AI & PrototypingMay 16, 20262 min read

The AI prototyping stack I actually use.

Four tools, in order of leverage. The boring, working version of what most people post screenshots of.

The AI prototyping stack I actually use.

I get asked at least once a week what AI tools I use to ship faster. The honest answer is short. The unhelpful answer is "it depends on the project". The useful answer is the specific stack below. Four pieces, in order of how much leverage they give me.

What's actually in the stack

The first is a custom GPT trained on the client's brand voice and design tokens. Not a generic copywriting assistant. One that writes in the register the client's team actually uses, and emits design language the engineering team can paste into a token file. Building this on start of an engagement is the single highest-leverage thing I do. It pays back by week two.

The second is research. Perplexity goes first, for the initial market scan: competitor landscape, regulatory context, the boring fact-gathering that used to mean two days of hunting through PDFs and analyst reports. Cited sources, ninety minutes, done. Then Claude or GPT agents for synthesis once the customer interviews are in. Transcripts in. Structured journey maps and JTBD statements out, drafted in the client's actual terminology, with the quotes attached. It cuts what used to be a week of post-interview synthesis into half a day. The output isn't perfect; my job is to fight with it for ninety minutes, not produce it from scratch over five days.

The third is prototyping. Claude Code most days, or Codex other days. The trick isn't picking the tool. It's wiring the tool to the client's design tokens before you start prompting. Without that, you generate React that looks like a Tailwind tutorial. With it, you generate React that looks like the brand.
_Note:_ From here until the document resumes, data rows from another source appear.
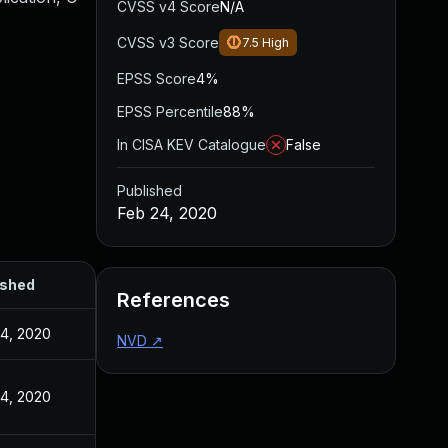
CVSS v4 Score
N/A
CVSS v3 Score
7.5
High
EPSS Score
4%
EPSS Percentile
88%
In CISA KEV Catalogue
False
Published
Feb 24, 2020
ished
References
4, 2020
NVD
↗
4, 2020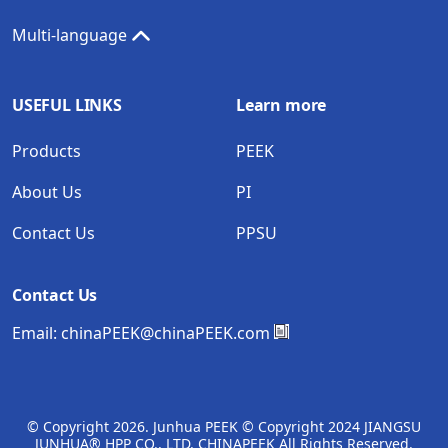
Multi-language
USEFUL LINKS
Learn more
Products
PEEK
About Us
PI
Contact Us
PPSU
Contact Us
Email:
chinaPEEK@chinaPEEK.com
© Copyright
2026. Junhua PEEK © Copyright 2024 JIANGSU
JUNHUA® HPP CO., LTD. CHINAPEEK All Rights Reserved.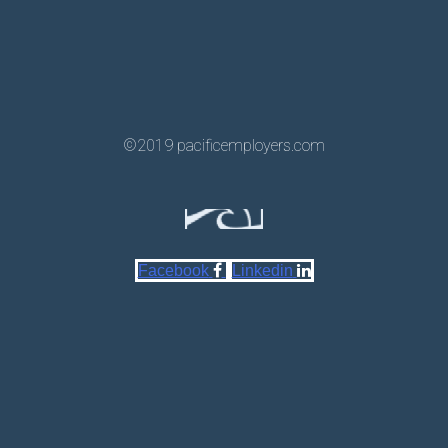
©2019 pacificemployers.com
Facebook
Linkedin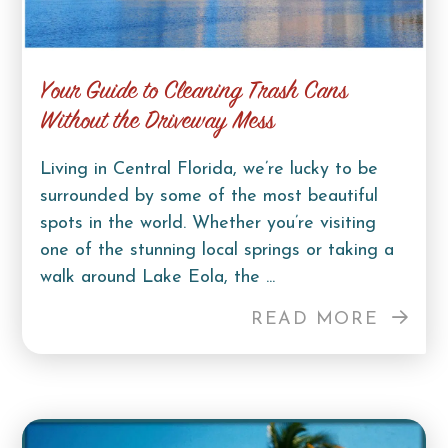
Your Guide to Cleaning Trash Cans
Without the Driveway Mess
Living in Central Florida, we’re lucky to be
surrounded by some of the most beautiful
spots in the world. Whether you’re visiting
one of the stunning local springs or taking a
walk around Lake Eola, the ...
READ MORE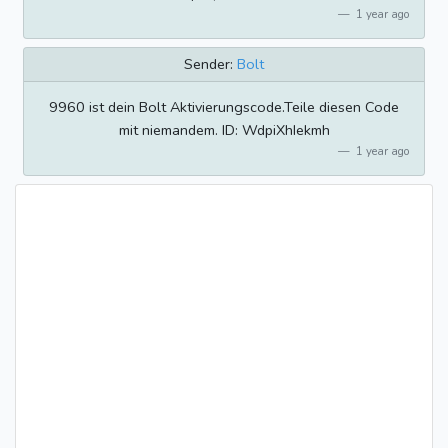
1 year ago
Sender:
Bolt
9960 ist dein Bolt Aktivierungscode.Teile diesen Code
mit niemandem. ID: WdpiXhIekmh
1 year ago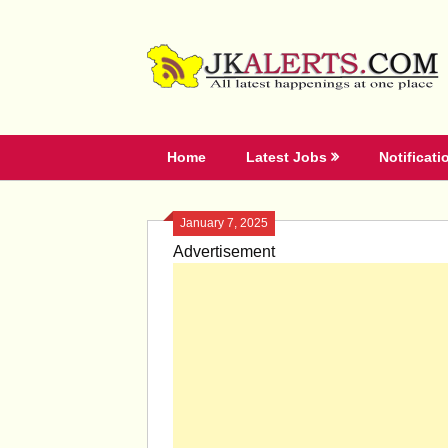
Skip
to
content
Home
Latest Jobs
Notificati
January 7, 2025
Advertisement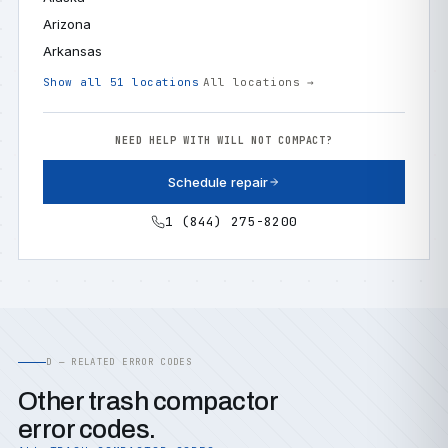
Arizona
Arkansas
Show all 51 locations
All locations →
NEED HELP WITH WILL NOT COMPACT?
Schedule repair
1 (844) 275-8200
D — RELATED ERROR CODES
Other trash compactor
error codes.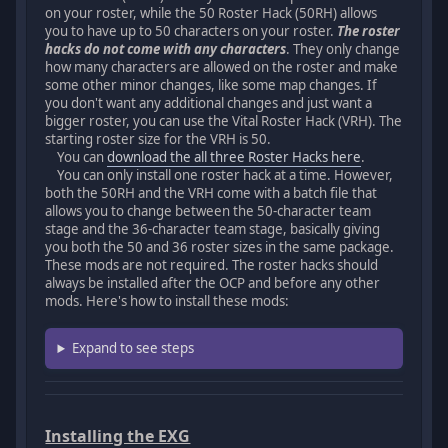
on your roster, while the 50 Roster Hack (50RH) allows
you to have up to 50 characters on your roster.
The roster
hacks do not come with any characters
. They only change
how many characters are allowed on the roster and make
some other minor changes, like some map changes. If
you don't want any additional changes and just want a
bigger roster, you can use the Vital Roster Hack (VRH). The
starting roster size for the VRH is 50.
You can
download the all three Roster Hacks here
.
You can only install one roster hack at a time. However,
both the 50RH and the VRH come with a batch file that
allows you to change between the 50-character team
stage and the 36-character team stage, basically giving
you both the 50 and 36 roster sizes in the same package.
These mods are not required. The roster hacks should
always be installed after the OCP and before any other
mods. Here's how to install these mods:
Expand to see steps
Installing the EXG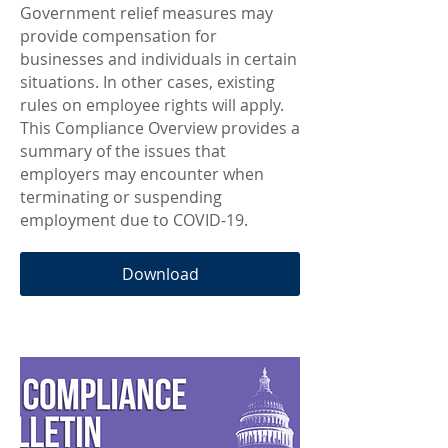
Government relief measures may
provide compensation for
businesses and individuals in certain
situations. In other cases, existing
rules on employee rights will apply.
This Compliance Overview provides a
summary of the issues that
employers may encounter when
terminating or suspending
employment due to COVID-19.
Download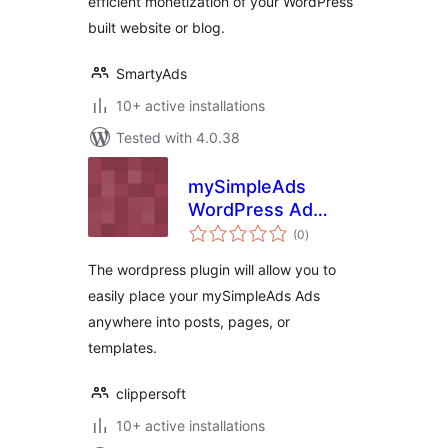
efficient monetization of your WordPress
built website or blog.
SmartyAds
10+ active installations
Tested with 4.0.38
mySimpleAds
WordPress Ad
total
Manager
(0
)
ratings
The wordpress plugin will allow you to
easily place your mySimpleAds Ads
anywhere into posts, pages, or
templates.
clippersoft
10+ active installations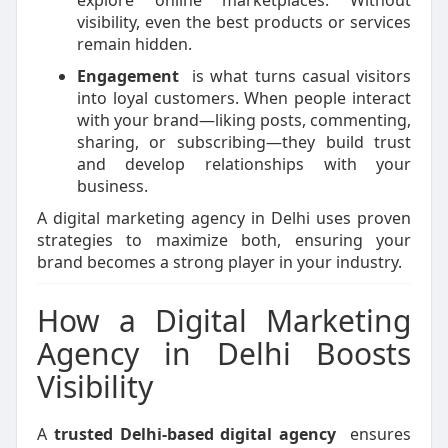
explore online marketplaces. Without
visibility, even the best products or services
remain hidden.
Engagement
is what turns casual visitors
into loyal customers. When people interact
with your brand—liking posts, commenting,
sharing, or subscribing—they build trust
and develop relationships with your
business.
A digital marketing agency in Delhi uses proven
strategies to maximize both, ensuring your
brand becomes a strong player in your industry.
How a Digital Marketing
Agency in Delhi Boosts
Visibility
A
trusted Delhi-based digital agency
ensures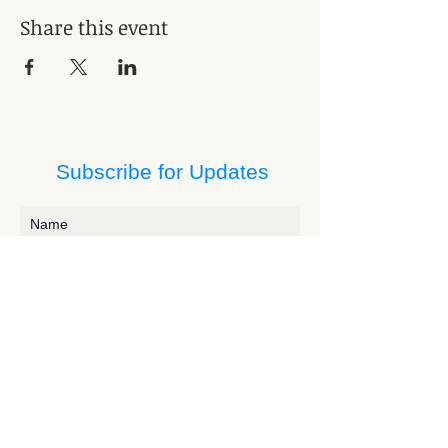
Share this event
Subscribe for Updates
Subscribe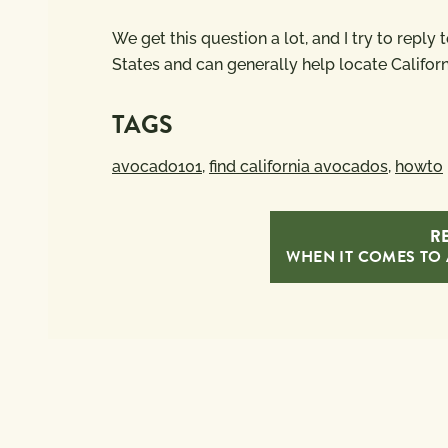
We get this question a lot, and I try to reply
States and can generally help locate Califor
TAGS
avocado101
,
find california avocados
,
howto
RE
WHEN IT COMES TO 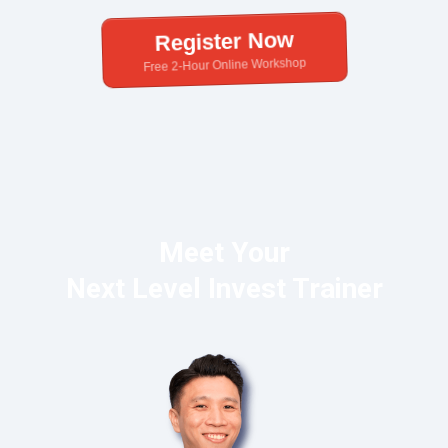
Register Now
Free 2-Hour Online Workshop
Meet Your
Next Level Invest Trainer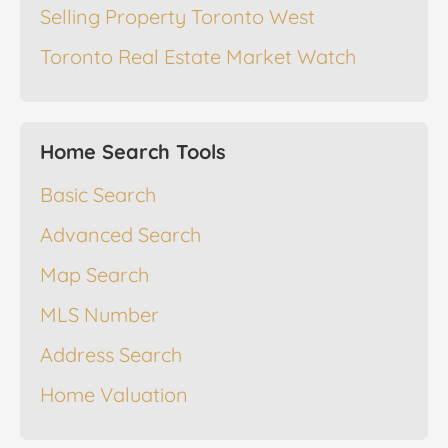
Selling Property Toronto West
Toronto Real Estate Market Watch
Home Search Tools
Basic Search
Advanced Search
Map Search
MLS Number
Address Search
Home Valuation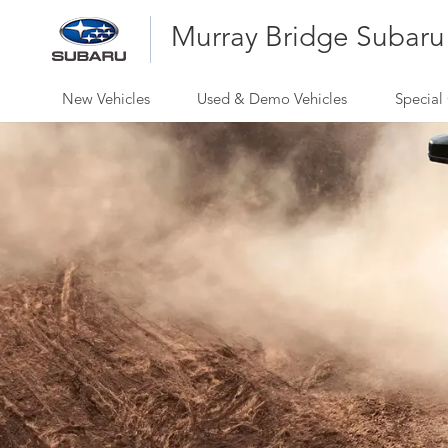
Murray Bridge Subaru
New Vehicles
Used & Demo Vehicles
Special 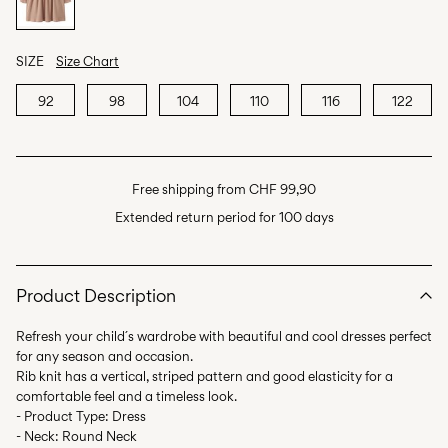
SIZE
Size Chart
92
98
104
110
116
122
Free shipping from CHF 99,90
Extended return period for 100 days
Product Description
Refresh your child´s wardrobe with beautiful and cool dresses perfect
for any season and occasion.
Rib knit has a vertical, striped pattern and good elasticity for a
comfortable feel and a timeless look.
- Product Type: Dress
- Neck: Round Neck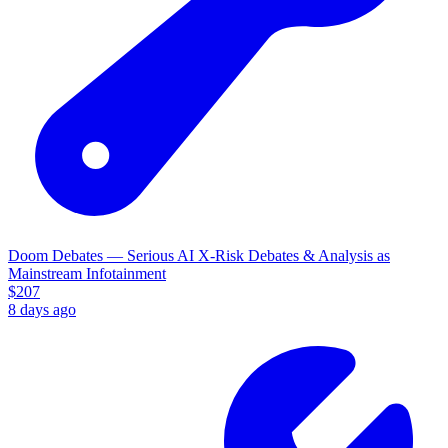
Doom Debates — Serious AI X-Risk Debates & Analysis as
Mainstream Infotainment
$
207
8 days ago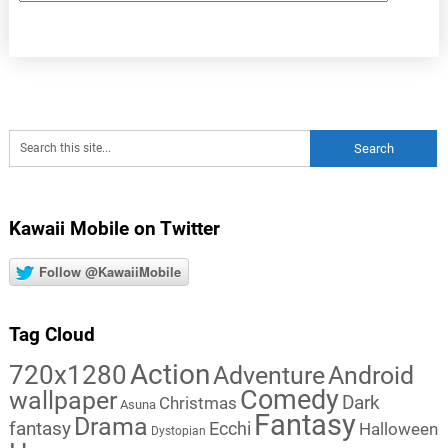
Kawaii Mobile on Twitter
Follow @KawaiiMobile
Tag Cloud
Action
720x1280
Adventure
Android
Comedy
wallpaper
Dark
Christmas
Asuna
Fantasy
Drama
fantasy
Ecchi
Halloween
Dystopian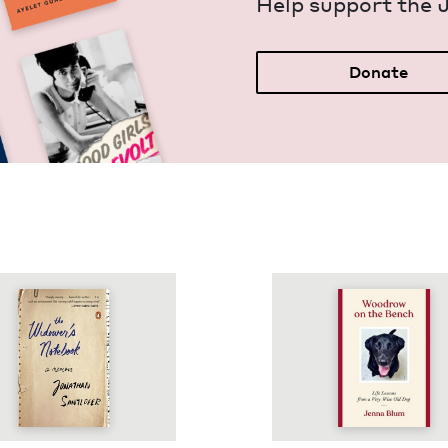
Help sup­port the 
Donate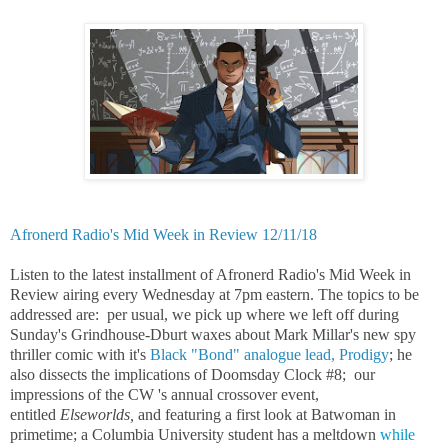
Afronerd Radio's Mid Week in Review 12/11/18
Listen to the latest installment of Afronerd Radio's Mid Week in
Review airing every Wednesday at 7pm eastern. The topics to be
addressed are: per usual, we pick up where we left off during
Sunday's Grindhouse-Dburt waxes about Mark Millar's new spy
thriller comic with it's
Black "Bond" analogue lead, Prodigy
; he
also dissects the implications of Doomsday Clock #8; our
impressions of the CW 's annual crossover event,
entitled
Elseworlds,
and featuring a first look at Batwoman in
primetime; a Columbia University student has a meltdown
while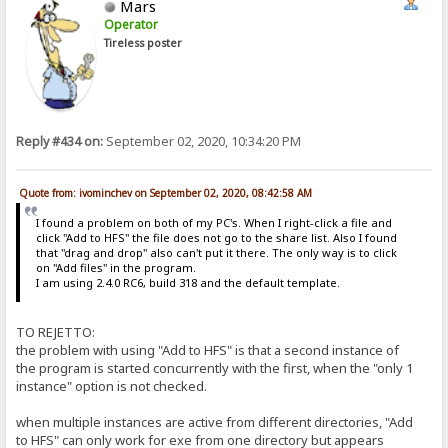
Mars
Operator
Tireless poster
Reply #434 on:
September 02, 2020, 10:34:20 PM
Quote from: ivominchev on September 02, 2020, 08:42:58 AM
I found a problem on both of my PC's. When I right-click a file and
click "Add to HFS" the file does not go to the share list. Also I found
that "drag and drop" also can't put it there. The only way is to click
on "Add files" in the program.
I am using 2.4.0 RC6, build 318 and the default template.
TO REJETTO:
the problem with using "Add to HFS" is that a second instance of
the program is started concurrently with the first, when the "only 1
instance" option is not checked.
when multiple instances are active from different directories, "Add
to HFS" can only work for exe from one directory but appears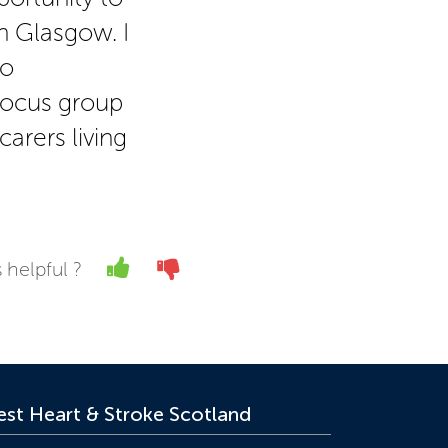
n Glasgow. I
to
 focus group
carers living
Yes
No
 helpful ?
st Heart & Stroke Scotland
The fourth piece is the boring one nobody posts about: an AI-aware design system. Component contracts and prop schemas the LLM can reliably emit. This is what separates a prototype the engineering team can pull from a prototype that lives only in a Loom.

I don't talk about AI. I ship with it. The talking is everyone else's job.

What this stack does NOT solve

Half my job is still meetings, stakeholder management, and political work. AI doesn't help with that. It helps with the part of design that's actually design: discovery, prototyping, iteration. The rest is still the rest.

Most of what I see online about AI in design is performative. People posting screenshots of single-prompt outputs and calling it a workflow. That's the demo. The workflow is everything around it: the brand-trained GPT, the agents wired into your research pipeline, the design tokens, the contracts. Boring. Working. Compounds.

Tools change every six months. The shape of the stack doesn't. Discovery, prototype, ship. AI compresses each step. The steps remain.